Now tell me that there are no substantive differences between cities like Chicago, New York, and Boston, as opposed to Boise, Atlanta, and Fort Myers. Tell me that the demographics are the same. Tell me that the history is analogous. Tell me that they have similar populations of welfare recipients. Tell me that they have similar cultural opportunity. Oh... you can't?

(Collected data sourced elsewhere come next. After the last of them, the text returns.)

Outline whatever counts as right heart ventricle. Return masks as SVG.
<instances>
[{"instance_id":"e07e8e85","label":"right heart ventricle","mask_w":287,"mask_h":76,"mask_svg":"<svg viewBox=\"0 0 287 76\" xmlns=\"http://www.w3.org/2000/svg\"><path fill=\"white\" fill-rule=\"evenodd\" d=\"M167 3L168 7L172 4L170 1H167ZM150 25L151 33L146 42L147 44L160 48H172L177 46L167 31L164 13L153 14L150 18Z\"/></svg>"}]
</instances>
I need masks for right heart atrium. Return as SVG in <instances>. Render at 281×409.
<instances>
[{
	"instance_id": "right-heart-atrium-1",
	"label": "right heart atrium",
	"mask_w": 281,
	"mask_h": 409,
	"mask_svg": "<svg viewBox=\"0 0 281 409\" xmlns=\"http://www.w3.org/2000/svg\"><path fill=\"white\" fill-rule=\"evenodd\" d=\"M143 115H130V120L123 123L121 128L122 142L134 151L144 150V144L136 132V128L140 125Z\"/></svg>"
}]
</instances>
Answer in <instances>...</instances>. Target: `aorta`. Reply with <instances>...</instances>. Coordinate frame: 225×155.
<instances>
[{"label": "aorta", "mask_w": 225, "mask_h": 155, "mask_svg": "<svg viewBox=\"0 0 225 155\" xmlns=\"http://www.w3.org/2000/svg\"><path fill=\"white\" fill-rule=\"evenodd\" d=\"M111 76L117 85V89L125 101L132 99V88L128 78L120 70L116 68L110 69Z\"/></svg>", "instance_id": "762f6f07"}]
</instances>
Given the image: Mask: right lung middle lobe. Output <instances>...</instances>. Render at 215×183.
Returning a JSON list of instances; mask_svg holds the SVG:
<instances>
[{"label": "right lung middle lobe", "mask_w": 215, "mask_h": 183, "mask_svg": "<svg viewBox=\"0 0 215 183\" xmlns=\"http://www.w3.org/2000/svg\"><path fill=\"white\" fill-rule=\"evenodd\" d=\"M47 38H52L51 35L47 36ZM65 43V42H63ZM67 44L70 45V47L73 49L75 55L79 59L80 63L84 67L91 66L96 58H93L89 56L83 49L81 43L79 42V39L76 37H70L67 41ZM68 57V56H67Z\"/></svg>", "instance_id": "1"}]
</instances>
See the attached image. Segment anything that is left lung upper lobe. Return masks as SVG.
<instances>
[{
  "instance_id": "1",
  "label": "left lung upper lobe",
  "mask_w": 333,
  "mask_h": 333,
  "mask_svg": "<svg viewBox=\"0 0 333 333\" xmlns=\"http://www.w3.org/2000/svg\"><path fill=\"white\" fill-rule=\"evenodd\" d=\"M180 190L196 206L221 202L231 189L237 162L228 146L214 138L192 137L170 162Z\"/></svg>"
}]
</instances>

Will's thesis, derived from an upcoming book, appears to be that childless liberals are attracted to cities which are wasteful and dying, whereas everybody else is flocking to cultural meccas like Boise and Salt Lake City - what Will describes as "aspirational" cities. My guess is that, were Will to actually think about his assertion, he would come to realize that there is a lot more at play - and, for example, would recognize the many reasons he lives in a Maryland suburb a stone's throw from Euro-Washington DC, and not in a suburb of Boise. (He might also take the time to count the children in his house, and consider where other rich, childless conservatives choose to live. Is someone like Will more likely to buy an apartment in Salt Lake City, or in, say, Trump Tower? Do you suppose that Will is more likely to vacation in London, Paris, or Charlotte?) It is also interesting to note that Will's lists exclude cities which fit his notions of "European" (e.g., Detroit), because their inclusion destroys his thesis that such cities attract childless liberals.

It is interesting to note that Will presents no solutions to the problems he perceives in this column, but if his notions of what is "European" and his past columns are to be taken as a guide he presumably believes we can make cities like Chicago and New York less "European" by slashing welfare benefits, abolishing public unions, and curbing government expansion (um... is government actually expanding in the cities at issue?) This isn't to say that we can't (or shouldn't) learn the lessons of an overextended welfare state, or of extending so many amenities to workers that our industries are no longer competitive. But those aren't really the lessons Will wants us to draw.

One might also take note that Will is both sneering at "European" welfare and government, while tacitly endorsing "European" social mores. Ah - but he rebrands those as "libertarian", thereby distinguishing them (albeit artificially) from his new favorite epithet:
[Schwarzenegger's] libertarianism extends beyond the theory of political economy he encountered as a young man in the writings of Milton Friedman and beyond the exuberant entrepreneurialism of his life, to social issues. He favors abortion rights, does not care if any state's voters endorse gay marriage and has "no use" for a constitutional amendment barring that.
Well, if that's the way Will feels, no wonder he feels more at home living (and presumably vacationing) in the cities he loves to hate.